I still have this radio today. It's cute, tiny, simple, and does everything a new ham would need. Except there's one glaring problem -- it's woefully underpowered. A standard handy-talky (HT) today outputs about 5 watts of power. The radio I had opened that Christmas, only outputted 250 milli-watts. Given where I lived, it wouldn't have even made it to the next repeater. It was useless.

I remember sitting in my room, eventually working up the courage to press the transmit button, only to have silence greet me each time. Eventually, I put the radio in a drawer, packed up all my books, and quietly forgot about the entire thing.

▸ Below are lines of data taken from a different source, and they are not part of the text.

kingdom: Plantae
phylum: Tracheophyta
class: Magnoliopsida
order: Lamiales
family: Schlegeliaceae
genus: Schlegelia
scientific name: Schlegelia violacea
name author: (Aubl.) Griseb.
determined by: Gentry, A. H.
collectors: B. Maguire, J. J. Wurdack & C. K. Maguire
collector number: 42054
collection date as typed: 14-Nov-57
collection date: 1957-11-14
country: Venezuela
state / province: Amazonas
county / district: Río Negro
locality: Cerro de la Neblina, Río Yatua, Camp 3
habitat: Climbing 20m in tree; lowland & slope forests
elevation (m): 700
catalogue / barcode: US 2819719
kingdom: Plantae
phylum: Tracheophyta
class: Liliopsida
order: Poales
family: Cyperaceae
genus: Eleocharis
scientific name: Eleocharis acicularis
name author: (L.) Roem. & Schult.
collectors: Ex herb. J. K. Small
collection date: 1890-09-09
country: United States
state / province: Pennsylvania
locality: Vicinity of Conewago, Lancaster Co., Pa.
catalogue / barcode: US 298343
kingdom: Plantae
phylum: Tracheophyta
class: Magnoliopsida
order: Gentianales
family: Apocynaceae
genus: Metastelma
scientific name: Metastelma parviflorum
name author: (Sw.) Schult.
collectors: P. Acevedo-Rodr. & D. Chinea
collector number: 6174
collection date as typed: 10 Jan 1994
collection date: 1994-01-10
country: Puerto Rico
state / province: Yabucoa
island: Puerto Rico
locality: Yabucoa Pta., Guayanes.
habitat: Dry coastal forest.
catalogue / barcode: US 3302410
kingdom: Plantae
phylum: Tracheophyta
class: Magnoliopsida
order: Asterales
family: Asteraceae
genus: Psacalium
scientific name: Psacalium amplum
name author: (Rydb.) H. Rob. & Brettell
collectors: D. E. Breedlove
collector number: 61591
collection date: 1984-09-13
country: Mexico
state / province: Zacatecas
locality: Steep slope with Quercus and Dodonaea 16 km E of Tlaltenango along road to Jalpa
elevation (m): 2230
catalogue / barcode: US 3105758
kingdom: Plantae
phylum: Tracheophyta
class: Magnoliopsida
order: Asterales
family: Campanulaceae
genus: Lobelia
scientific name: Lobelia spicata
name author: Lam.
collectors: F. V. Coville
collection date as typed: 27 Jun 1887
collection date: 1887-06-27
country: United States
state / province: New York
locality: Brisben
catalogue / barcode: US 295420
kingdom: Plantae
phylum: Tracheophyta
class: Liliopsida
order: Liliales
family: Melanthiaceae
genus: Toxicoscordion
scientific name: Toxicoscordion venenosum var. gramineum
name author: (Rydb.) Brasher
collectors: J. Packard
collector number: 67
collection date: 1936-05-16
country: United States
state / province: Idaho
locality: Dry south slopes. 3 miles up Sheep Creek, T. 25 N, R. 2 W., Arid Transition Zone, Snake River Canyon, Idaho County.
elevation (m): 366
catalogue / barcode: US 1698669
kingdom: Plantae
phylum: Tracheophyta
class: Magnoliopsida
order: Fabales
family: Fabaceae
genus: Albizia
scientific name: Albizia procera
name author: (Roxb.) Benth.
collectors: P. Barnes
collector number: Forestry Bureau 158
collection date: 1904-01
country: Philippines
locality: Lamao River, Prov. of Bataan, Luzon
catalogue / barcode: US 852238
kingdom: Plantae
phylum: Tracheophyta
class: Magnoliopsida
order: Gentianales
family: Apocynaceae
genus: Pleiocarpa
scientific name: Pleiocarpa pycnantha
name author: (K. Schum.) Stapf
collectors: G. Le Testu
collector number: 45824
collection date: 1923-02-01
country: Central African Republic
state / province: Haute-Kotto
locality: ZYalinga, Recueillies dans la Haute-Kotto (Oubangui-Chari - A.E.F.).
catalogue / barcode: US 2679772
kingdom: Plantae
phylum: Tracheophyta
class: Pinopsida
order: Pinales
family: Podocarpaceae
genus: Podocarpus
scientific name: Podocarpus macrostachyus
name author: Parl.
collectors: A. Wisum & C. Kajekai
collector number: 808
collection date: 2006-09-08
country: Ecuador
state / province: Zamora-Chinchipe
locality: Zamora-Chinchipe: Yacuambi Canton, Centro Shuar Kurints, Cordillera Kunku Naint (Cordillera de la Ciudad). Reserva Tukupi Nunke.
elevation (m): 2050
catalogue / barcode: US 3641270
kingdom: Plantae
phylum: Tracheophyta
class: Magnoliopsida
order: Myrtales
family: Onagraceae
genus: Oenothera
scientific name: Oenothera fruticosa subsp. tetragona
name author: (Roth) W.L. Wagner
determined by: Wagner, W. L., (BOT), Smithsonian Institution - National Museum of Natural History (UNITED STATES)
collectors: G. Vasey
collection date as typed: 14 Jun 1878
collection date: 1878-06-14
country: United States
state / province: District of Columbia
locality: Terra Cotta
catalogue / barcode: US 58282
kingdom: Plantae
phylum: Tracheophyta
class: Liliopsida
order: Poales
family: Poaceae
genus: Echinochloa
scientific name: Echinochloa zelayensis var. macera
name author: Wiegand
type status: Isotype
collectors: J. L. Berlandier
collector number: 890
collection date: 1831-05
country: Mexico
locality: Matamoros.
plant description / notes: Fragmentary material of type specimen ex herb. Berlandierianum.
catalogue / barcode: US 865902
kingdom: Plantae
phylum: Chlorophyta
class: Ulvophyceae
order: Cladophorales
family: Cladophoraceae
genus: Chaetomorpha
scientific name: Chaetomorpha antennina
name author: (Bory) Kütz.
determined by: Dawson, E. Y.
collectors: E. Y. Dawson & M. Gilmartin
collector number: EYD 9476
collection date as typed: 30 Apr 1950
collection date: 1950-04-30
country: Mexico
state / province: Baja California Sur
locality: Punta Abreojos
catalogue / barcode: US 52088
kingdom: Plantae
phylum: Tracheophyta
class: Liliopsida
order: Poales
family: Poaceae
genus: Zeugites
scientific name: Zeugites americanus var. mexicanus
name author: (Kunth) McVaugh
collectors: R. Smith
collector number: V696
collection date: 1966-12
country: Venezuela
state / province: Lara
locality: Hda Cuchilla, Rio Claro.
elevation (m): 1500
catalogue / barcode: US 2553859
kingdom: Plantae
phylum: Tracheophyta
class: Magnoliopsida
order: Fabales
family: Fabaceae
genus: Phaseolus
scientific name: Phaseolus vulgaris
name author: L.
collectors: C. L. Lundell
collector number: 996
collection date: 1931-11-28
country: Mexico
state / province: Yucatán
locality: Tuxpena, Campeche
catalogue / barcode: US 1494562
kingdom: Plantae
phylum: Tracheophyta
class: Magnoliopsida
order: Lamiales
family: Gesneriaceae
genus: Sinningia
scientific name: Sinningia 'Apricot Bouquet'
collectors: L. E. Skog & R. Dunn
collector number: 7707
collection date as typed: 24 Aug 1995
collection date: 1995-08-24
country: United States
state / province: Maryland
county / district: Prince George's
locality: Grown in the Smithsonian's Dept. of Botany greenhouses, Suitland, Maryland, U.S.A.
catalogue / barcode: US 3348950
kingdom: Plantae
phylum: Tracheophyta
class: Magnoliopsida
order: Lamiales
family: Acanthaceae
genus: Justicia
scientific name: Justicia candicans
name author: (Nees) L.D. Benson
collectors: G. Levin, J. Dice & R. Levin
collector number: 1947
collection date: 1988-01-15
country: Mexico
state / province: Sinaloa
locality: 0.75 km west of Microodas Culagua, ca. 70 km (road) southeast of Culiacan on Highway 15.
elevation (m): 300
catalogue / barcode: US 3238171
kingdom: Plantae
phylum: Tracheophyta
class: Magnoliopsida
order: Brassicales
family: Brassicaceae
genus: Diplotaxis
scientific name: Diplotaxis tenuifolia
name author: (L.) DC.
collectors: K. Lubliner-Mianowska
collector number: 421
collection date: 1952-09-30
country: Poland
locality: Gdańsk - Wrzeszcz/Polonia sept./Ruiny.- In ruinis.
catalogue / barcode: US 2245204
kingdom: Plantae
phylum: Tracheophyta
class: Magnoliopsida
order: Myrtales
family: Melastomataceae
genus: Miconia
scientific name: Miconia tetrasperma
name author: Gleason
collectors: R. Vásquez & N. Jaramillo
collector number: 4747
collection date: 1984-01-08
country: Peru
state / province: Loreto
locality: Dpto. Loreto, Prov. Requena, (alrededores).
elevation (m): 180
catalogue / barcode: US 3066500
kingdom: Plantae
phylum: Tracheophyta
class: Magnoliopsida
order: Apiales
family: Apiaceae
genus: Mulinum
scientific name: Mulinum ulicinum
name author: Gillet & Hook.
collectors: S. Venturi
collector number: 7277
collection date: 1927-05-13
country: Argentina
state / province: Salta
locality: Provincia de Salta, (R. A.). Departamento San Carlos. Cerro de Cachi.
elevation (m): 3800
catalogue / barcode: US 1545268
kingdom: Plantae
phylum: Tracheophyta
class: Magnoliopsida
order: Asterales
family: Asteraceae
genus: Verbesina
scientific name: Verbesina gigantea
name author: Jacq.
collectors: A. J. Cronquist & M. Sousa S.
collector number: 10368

For the next decade I didn't touch Ham Radio. I convinced myself my parents were right. Some years later, I threw out all of my books, my parts, and everything else save for the DJ-S11 and a MFJ Morse Code trainer -- they were deemed too expensive to trivially dispose. Those remained in a box for years, a painful memory. 

In those years I taught myself C and C++ programming, GUI design, low level graphics algorithms, cross-platform programming frameworks, and more I won't bother to list. I had more success in a sense of the term: What I built actually worked. If it didn't, I didn't need to go to a shop to buy more parts. I only needed to rewrite what I had done, compile, and try again. I also enjoyed more social success in that I had conversations with people. For all the effort I put in to Radio, it didn't allievate the crippling lonliness of my childhood. I used programming to make friends well into college before I figured out what friends were.

I can't place what drew my attention back to Ham Radio. Perhaps it was a visiting friend who brought her HT and her mobile station with her for a week-long visit. I wasn't in a place to look into the hobby then, but this summer I had both the time and resources. Radios are still expensive, but no more so than a mid-range laptop or a non-subsidised smartphone. The Internet, far from being the downfall of the hobby, has made finding study materials and testing sites so much easier to find. 

I spent most of the last week studying for my tech exam. I was surprised to discover the Morse Code requirement had been dropped -- something that held me up all those years ago. I poured over the ARRL Licensing manual, and drilled myself using websites and an Android app. Old episodes of DS9 or something from Netflix played in the background quietly those evenings.

I took the exam yesterday, scheduling it the last minute through the ARRL website. I tore through the exam, only missing one question. The Volunteer Examiners (VEs) egged me on by suggesting I take the General exam too. I hadn't studied, but it was still early in the morning, and I had already paid the $15 to take any number of exams that day. I sat down and tried it.

The General Class exam isn't easy, but if you're versed in a lot of first principles of radio and electronics, it's not difficult to derive the correct responses. I didn't do as well as the Tech exam, but I still passed.

That same day, I bought a new radio. Again, an HT, but a full 5 watts and full of features. I could have bought a more powerful mobile station, but there's something about hand-helds I find appealing. Hopefully my new call sign will appear in the FCC database by mid-week, and I can attempt my first contact.